Kelak, Cikarang Listrindo bertindak sebagai penyuplai kebutuhan solar cell. "Kami juga bertugas sebagai pemasangnya," kata Matius Sugiaman, Direktur PT Cikarang Listrindo Tbk, ditemui di sela-sela acara CSR PT Cikarang Listrindo Tbk yang berlangsung di Karawang, Jawa Barat, Selasa (14/8).
Manajemen Cikarang Listrindo memberikan gambaran, setidaknya membutuhkan biaya US$ 1 juta untuk setiap pemasangan solar cell berkapasitas 1 megawatt (MW). Meski biaya pemasangannya tak murah, mereka meyakinkan jika manfaat yang didapat pengguna bakal besar.
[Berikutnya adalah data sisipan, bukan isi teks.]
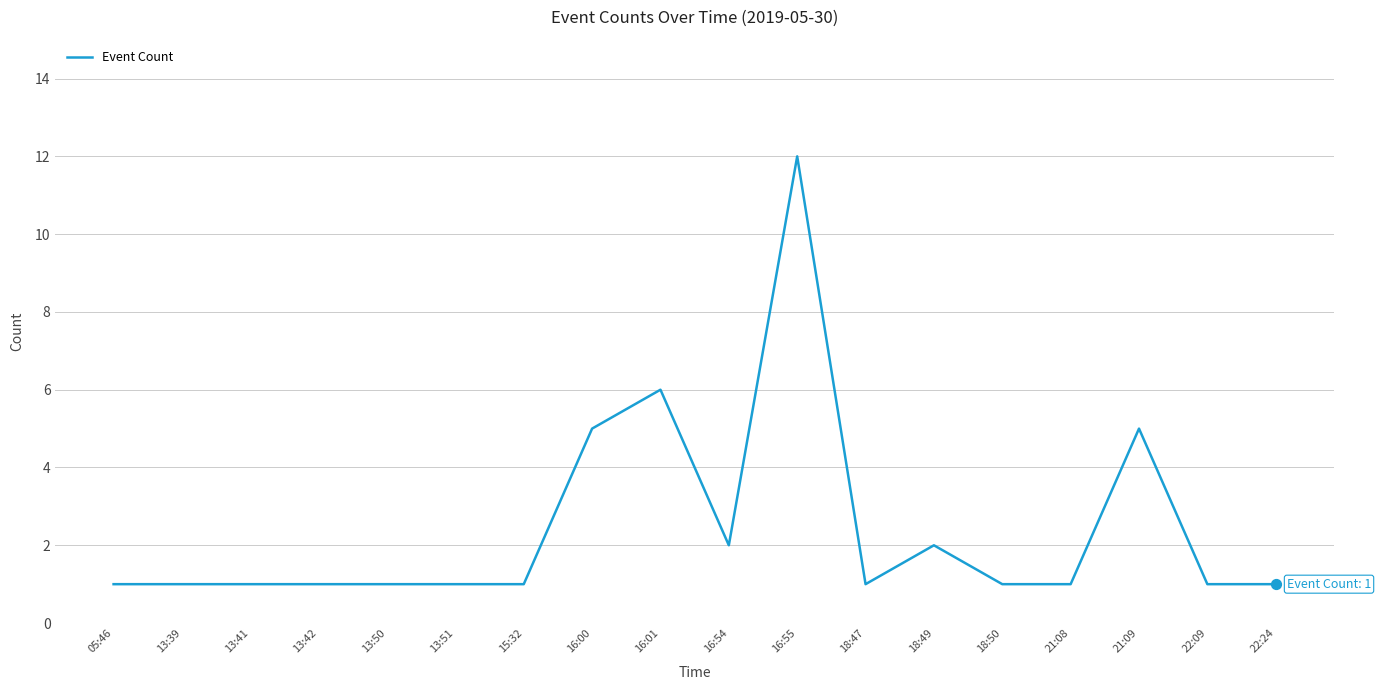

What is the ratio of the value at 21:08 to the value at 18:50?

1.0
Lantaran menggunakan sumber energi matahari, pengguna solar cell nyaris tak membutuhkan biaya operasional. Keunggulan lain, pelanggan bisa segera menikmati listrik dari solar cell. Hal itu berbeda dengan proyek pembangkit listrik non EBT yang membutuhkan waktu, mulai dari rencana hingga konstruksi pembangunan.
Cikarang Listrindo mengaku, sudah ada beberapa perusahaan yang sedang melakukan negosiasi pemasangan solar cell. Para peminat tersebut menjalankan usaha di Kawasan Industri Jababeka di Cikarang, Jawa Barat.
Namun, solar cell adalah sumber listrik dengan masa beroperasi jangka menengah. Jadi, operasionalnya tak selama pembangkit listrik non EBT. "Oleh karena itu pembangkit kami tetap standby kalau sewaktu-waktu butuh," ujar Yudho Pratikto, Deputy Director PT Cikarang Listrindo Tbk, dalam kesempatan yang sama.
Dalam catatan KONTAN, saat ini Cikarang Listrindo memiliki 10 turbin gas, tiga turbin uap dan dua unit pembangkit listrik tenaga uap (PLTU). Total kapasitasnya 1.144 MW dan tersebar di tiga lokasi. Ketiga sumber listrik itu terhubung dengan jaringan transmisi tegangan tinggi 150 kv sepanjang kurang lebih 30 kilometer (km).
Tumbuh single digit
Sementara hingga akhir tahun 2018 nanti, Cikarang Listrindo memprediksi bisnisnya paling banter tumbuh 5%. Target itu setara dengan rata-rata pertumbuhan ekonomi.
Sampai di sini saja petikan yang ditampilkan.